Written request: In the essay excerpt on South African art, where and in what year was the conference "The State of Art in South Africa" held?

Article:
Parent Category: Saffron Catalogue
Category: Saffron African Art & Society Series
The popular image of the brilliant artist who starves unrecognised in the garret was once interestingly debunked in a British essay, writes Sue Williamson in her contribution to Divisions and Diversions: The Visual Arts in post-Apartheid South Africa (ISBN 9781872843124, Picton et al).
The popular image of the brilliant artist who starves unrecognised in the garret was once interestingly debunked in a British essay. A really good artist with the combination of conceptual strength and technical skill needed to succeed in the contemporary art world, asserted the writer, would almost always rise to the top. Further, the essayist proposed that this rise follows a plottable trajectory: Stage One is the recognition of potential excellence by the artist’s peers, followed by the more avant garde critics and galleries, and then museums. Finally, some ten years after Stage One, awareness of the work of that particular artist slowly filters down to the public at large. By this time too, exceptional artists would have caught the attention of overseas curators, and have gradually become absorbed into the rapidly expanding global art circuit.
Of course, this model presupposed the normal media coverage of cultural activities and the interconnectedness of the contemporary art world. But what if that infrastructure did not exist? Would the artist then escape the garret? One might argue that until the changes of the nineties, South African art, enclosed by the high walls of the internationally enforced cultural boycott, took place in that garret, unseen by the larger art world. (The fact that many progressive artists fully understood that the larger purposes of this boycott were to help force an end to apartheid, and supported it, is not part of this discussion). At a conference entitled The State of Art in South Africa held at the University of Cape Town in 1978, many artists had signed a declaration: no longer would they support any State-sponsored art initiative or foreign exhibition invitation until such time as education was truly open to all races. This, too, had helped build the walls. Not only did the world at large know nothing about South African art, I suspect that most curators, if asked, would have expressed the view that there could be little of interest beyond genre painting and regional curiosities.

Stored data:
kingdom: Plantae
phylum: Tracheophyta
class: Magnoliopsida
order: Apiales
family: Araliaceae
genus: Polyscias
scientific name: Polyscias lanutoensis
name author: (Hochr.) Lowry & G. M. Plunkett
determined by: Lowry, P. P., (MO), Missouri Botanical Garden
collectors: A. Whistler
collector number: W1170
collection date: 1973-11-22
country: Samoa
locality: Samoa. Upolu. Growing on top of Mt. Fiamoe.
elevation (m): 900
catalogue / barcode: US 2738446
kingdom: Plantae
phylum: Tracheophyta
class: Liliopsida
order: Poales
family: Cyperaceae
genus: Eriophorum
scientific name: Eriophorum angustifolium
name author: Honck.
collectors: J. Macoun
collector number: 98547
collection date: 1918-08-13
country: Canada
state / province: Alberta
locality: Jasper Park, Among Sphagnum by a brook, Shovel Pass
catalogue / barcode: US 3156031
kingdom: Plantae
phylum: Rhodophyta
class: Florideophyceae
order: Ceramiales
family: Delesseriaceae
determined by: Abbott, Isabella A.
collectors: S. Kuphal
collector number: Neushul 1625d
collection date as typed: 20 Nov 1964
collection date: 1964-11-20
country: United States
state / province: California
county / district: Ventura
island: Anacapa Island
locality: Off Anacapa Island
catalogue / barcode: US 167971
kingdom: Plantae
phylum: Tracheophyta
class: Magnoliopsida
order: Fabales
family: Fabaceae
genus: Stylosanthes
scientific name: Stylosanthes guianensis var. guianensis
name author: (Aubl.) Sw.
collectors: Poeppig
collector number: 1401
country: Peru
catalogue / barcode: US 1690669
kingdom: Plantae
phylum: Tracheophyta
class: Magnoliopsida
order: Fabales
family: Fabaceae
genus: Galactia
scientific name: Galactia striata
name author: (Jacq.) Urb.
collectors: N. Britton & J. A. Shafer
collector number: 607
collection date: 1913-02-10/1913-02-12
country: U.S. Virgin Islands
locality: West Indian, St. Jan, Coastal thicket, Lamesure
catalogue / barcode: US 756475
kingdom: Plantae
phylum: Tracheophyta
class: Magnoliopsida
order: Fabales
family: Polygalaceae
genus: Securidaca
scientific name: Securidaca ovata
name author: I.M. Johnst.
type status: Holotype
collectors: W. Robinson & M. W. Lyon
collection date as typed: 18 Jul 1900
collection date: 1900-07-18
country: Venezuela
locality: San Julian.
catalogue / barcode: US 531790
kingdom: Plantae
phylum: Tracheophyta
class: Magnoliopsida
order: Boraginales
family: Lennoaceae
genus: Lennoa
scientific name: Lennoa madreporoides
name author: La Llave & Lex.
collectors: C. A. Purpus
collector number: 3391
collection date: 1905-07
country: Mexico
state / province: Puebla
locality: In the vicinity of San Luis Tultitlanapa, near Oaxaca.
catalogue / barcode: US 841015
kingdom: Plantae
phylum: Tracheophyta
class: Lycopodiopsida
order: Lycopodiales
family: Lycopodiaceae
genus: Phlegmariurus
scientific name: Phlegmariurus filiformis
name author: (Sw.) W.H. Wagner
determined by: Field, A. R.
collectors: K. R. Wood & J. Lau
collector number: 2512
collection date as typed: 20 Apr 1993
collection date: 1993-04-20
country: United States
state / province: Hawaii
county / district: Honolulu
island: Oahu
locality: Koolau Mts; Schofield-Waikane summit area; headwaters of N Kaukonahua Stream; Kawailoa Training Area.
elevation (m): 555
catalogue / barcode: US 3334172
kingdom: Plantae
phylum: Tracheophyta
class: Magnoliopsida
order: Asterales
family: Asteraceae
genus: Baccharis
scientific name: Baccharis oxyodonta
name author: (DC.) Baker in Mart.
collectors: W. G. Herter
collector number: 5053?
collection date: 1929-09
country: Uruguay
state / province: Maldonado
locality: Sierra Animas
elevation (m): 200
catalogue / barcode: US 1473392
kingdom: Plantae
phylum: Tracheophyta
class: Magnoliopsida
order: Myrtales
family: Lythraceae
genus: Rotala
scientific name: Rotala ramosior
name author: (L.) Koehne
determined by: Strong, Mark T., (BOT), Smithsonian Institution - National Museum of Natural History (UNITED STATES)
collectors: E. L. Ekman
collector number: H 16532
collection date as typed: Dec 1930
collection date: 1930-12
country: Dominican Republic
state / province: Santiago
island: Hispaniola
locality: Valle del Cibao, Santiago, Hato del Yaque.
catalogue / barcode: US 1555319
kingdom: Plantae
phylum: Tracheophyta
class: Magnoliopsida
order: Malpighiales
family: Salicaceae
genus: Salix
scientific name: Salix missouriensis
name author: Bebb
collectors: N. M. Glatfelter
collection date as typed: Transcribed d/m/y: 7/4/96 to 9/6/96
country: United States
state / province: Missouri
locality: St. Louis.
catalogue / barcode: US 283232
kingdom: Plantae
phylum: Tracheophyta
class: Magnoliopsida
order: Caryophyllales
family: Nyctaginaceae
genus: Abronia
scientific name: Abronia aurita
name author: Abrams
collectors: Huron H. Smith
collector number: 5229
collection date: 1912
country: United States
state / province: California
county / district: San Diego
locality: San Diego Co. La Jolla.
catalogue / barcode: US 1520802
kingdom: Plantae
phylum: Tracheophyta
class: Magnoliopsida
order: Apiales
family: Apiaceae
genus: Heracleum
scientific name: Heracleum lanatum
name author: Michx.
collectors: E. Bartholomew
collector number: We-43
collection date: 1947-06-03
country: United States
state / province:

Result for this task: At the University of Cape Town in 1978.